Oracle shrugs off AI-fueled 'end of software' narrative, rebounds on cloud momentum
Summary
- Oracle said fiscal 2026 third-quarter revenue rose 22% and adjusted EPS came in at $1.79, beating market expectations.
- Oracle cited OCI revenue surging 84% and RPO jumping 325% to $553bn as evidence underpinning its growth.
- Jefferies raised its price target on Oracle to $320 from $149, and the stock surged 8.7% in after-hours trading, the report said.
Forecast Trend Report by Period


Oracle posts earnings surprise
Revenue up 22%…operating profit $5.4bn
Cloud infrastructure drives growth
EPS of $1.79 beats estimates
Remaining performance obligations surge more than fourfold
AI coding technology sharply boosts profitability
Ellison: "The SaaS doomsday thesis doesn’t apply"

Oracle, the U.S. software company that has come to symbolize the "AI bubble" debate, delivered results and a revenue outlook that topped market expectations. The company’s cloud business—previously a source of concern due to hefty capital spending that outpaced revenue—showed steep growth, while a sharp increase in contracted backlog helped ease investor anxiety.
Infrastructure revenue jumps 84%
On the 10th (local time), Oracle said revenue for fiscal 2026 third quarter (December 2025–February 2026) rose 22% year on year to $17.19bn (about 25.35 trillion won), beating the market consensus of $16.91bn.
Operating profit increased 25% over the same period to $5.464bn. Adjusted earnings per share (EPS) also came in at $1.79, above the estimate ($1.70).
The main driver was Oracle Cloud Infrastructure (OCI), the segment that leases Oracle-owned data centers to AI companies via the cloud. OCI revenue surged 84% year on year to $4.9bn, far exceeding the previous quarter’s growth rate (68%) and topping Wall Street’s expected growth (79%). The jump is seen as reflecting increased adoption of Oracle’s infrastructure by major tech companies such as OpenAI and Meta for AI model training and inference. Total cloud revenue, including OCI and software-as-a-service (SaaS), rose 44% year on year to $8.9bn.

**Information shown**
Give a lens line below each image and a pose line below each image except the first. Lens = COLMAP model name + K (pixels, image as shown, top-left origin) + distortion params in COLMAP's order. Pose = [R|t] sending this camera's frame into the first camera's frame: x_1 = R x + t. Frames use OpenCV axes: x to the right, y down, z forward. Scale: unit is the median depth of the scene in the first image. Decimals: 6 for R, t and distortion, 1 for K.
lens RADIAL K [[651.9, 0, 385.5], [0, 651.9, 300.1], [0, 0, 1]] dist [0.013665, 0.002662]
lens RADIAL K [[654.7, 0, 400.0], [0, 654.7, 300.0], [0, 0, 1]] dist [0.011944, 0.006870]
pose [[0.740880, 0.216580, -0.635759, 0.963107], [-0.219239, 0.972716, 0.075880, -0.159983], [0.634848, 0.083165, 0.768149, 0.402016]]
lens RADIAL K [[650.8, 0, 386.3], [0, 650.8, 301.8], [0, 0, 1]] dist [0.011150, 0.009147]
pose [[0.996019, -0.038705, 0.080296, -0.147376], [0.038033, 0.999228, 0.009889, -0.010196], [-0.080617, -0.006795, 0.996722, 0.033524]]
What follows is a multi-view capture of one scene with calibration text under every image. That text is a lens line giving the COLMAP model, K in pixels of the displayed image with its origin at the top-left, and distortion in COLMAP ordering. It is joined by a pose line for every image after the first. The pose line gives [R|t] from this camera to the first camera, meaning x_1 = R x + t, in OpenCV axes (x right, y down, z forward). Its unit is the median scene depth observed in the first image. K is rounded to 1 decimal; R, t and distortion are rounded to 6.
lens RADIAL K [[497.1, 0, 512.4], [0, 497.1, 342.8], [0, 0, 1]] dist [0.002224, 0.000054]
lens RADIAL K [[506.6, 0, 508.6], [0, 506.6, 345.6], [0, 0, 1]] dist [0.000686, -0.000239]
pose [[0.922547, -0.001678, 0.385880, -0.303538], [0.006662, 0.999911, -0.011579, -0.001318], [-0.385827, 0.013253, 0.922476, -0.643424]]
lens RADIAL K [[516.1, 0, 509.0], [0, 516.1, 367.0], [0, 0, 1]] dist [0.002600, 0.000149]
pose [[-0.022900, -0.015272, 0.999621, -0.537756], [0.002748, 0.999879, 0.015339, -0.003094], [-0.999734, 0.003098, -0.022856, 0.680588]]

**Prompt**
Write the next part of the Oracle earnings article, picking up after its final sentence. The data has no connection to the Oracle earnings article.

**Response to this task**
Oracle also raised its outlook. It kept its fiscal 2026 revenue forecast, with just the fourth quarter remaining, at $67bn, but lifted its fiscal 2027 revenue outlook by $1bn to $90bn. That is above the market estimate of $86.6bn.
As the basis, the company pointed to a surge in remaining performance obligations. Oracle executives disclosed RPO of $553bn, up 325% year on year.

Can it shake off its Wall Street troublemaker label?
Since last year, Oracle has been particularly volatile even among Wall Street megacaps. The stock nearly doubled from $168 at the start of the year on the back of an "AI rally," but after September it became embroiled in the "AI bubble" thesis—criticisms that profitability and growth were underwhelming relative to heavy capex—and the shares plunged 33% through year-end. This year, the stock has corrected about 23% as fears spread that one of its core businesses, SaaS, could be displaced by general-purpose AI from OpenAI and Anthropic.
In its earnings release that day, Oracle addressed market concerns and struck a confident tone. Co-CEO Mike Sicilia referenced the "SaaS doomsday" thesis, saying, "Small SaaS vendors with single-function products could take a hit, but Oracle’s platform ecosystem spanning entire industries will instead see its competitiveness strengthened through AI." Chairman Larry Ellison said, "Thanks to AI code-generation technology, we can build more software with fewer people, in less time," adding, "I think Oracle is an innovative company, and the SaaS doomsday thesis doesn’t apply to us."
Wall Street’s reaction has been positive. Dan Ives, an analyst at Wedbush, said, "The increase in remaining performance obligations confirms that Oracle is progressing normally along its growth trajectory," adding, "It’s also positive that profitability is improving at the same time while demand for AI infrastructure hasn’t cooled." Investment bank Jefferies sharply raised its price target on Oracle after the earnings release to $320 from $149.
After the earnings announcement, Oracle jumped 8.7% in after-hours trading in New York to close at $162.4.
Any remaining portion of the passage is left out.